I had a couple of abortive attempts at replying to D H (MRS) saying things like that from my understanding of Christianity her unforgiving and threatening nature might actually end up with her feeling the wrath of God. Or at least annoying him if He is as woolly and liberal as I suspect (there is a good chance I think, that God will turn out to be very similar to Andrew Collings and probably invented the world by mistake and believes in homeopathy despite there being no evidence for it or indeed Him). But it felt like I was unnecessarily stirring things up when D H (MRS) might already be a murderous psychopath already. It will be annoying to go all the way to Inverness just to get stabbed in the face by a nutcase who doesn't even understand her own religion properly. Then again, I did try to kill their monster so there might be more aggrieved Scotchmen and women waiting to get me. Hopefully I will get murdered by a fanatic early on in the tour to save me the trouble of actually having to do it - but if you could wait until it's on DVD before you kill me so I at least make some money out of it.

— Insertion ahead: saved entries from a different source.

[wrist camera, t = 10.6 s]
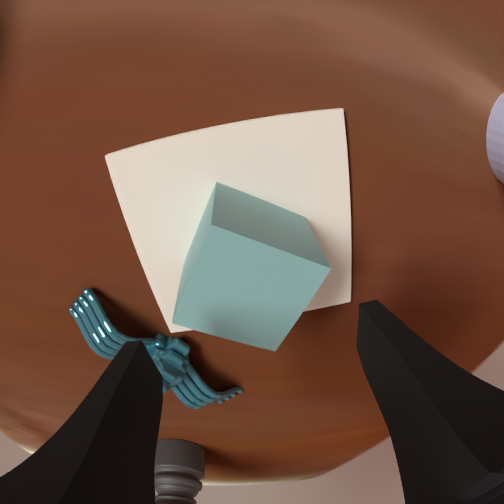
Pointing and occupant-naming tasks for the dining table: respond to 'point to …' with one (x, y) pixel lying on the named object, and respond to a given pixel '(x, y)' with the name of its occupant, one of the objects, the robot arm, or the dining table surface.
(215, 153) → the mat
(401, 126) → the dining table surface
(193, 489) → the candle holder
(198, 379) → the flying bird
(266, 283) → the teal cube
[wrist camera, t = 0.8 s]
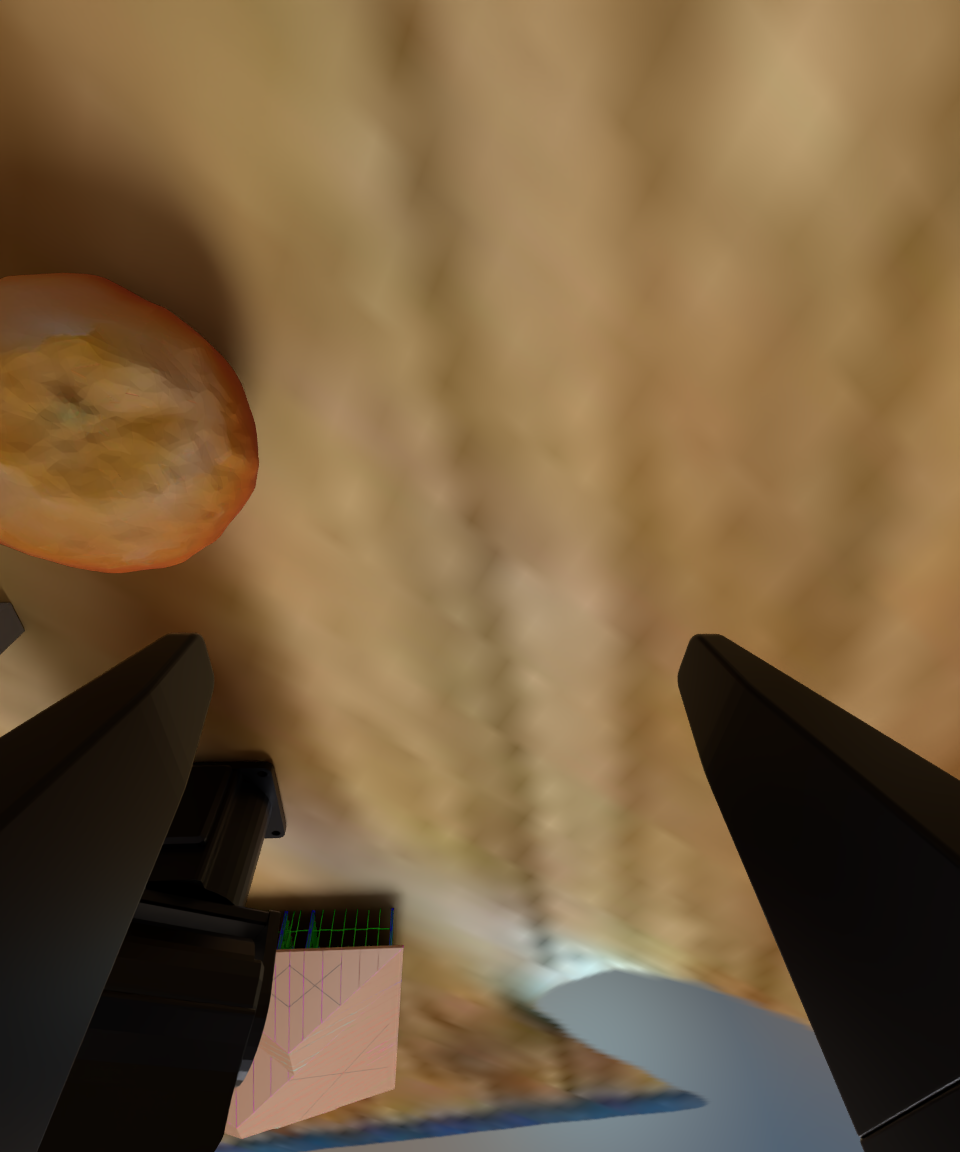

And thanks to all those of you who have preordered Hitler Moustache
via gofasterstripe. You will all be rewarded in Heaven. For it is written and so it must be shall.
I didn't have too much more to do on the script and had hoped I might even get time to start thinking about the next one, but my brain wasn't playing ball and I made very heavy weather of it all. Whilst I have plenty of material this time round it's been difficult to get it all into a cohesive argument, mainly because Englishness and the English lack of enthusiasm for celebrating it, is a massively complicated business and one that I am unlikely to clarify in a 27 minute comedy show. I think there's a lot of funny stuff in there though and this might be my favourite show yet. But still there's a sick feeling in my stomach about all I have to get done once this is over. I very much need a break, but unless some massive new project suddenly appears in my in-tray then I will be able to take my foot off the gas after the first
AIOTM.
So a day stuck in my attic, struggling to write and eating too much chocolate in the mistaken belief that that would somehow help or make me feel better - it did neither. Not much to write about.
Incredibly I have managed 12 weeks without a drink of alcohol and it's been pretty easy. Largely because I am now a boring old man who doesn't go out every night any more and so doesn't have the temptations. I am just one week away from having made it through a quarter of my 44th year without the support and impediment of sweet, sweet alcohol. How long will this continue? Luckily I drank enough in the previous 43 years that I am still full up, but I don't know how long those reserves will last. But as yet, absolutely no compunction to return to my old ways. Have a drink for me to celebrate 84 days of sobriety. I really need to give up chocolate though if I am going to become healthy. Or maybe just give up work. Maybe head to a desert island on my own for a couple of years. That should sort me out.
Maybe I just need to find God. Though He'd be encouraging me to get back on the sauce, drinking His son's blood. The perverted cannibal.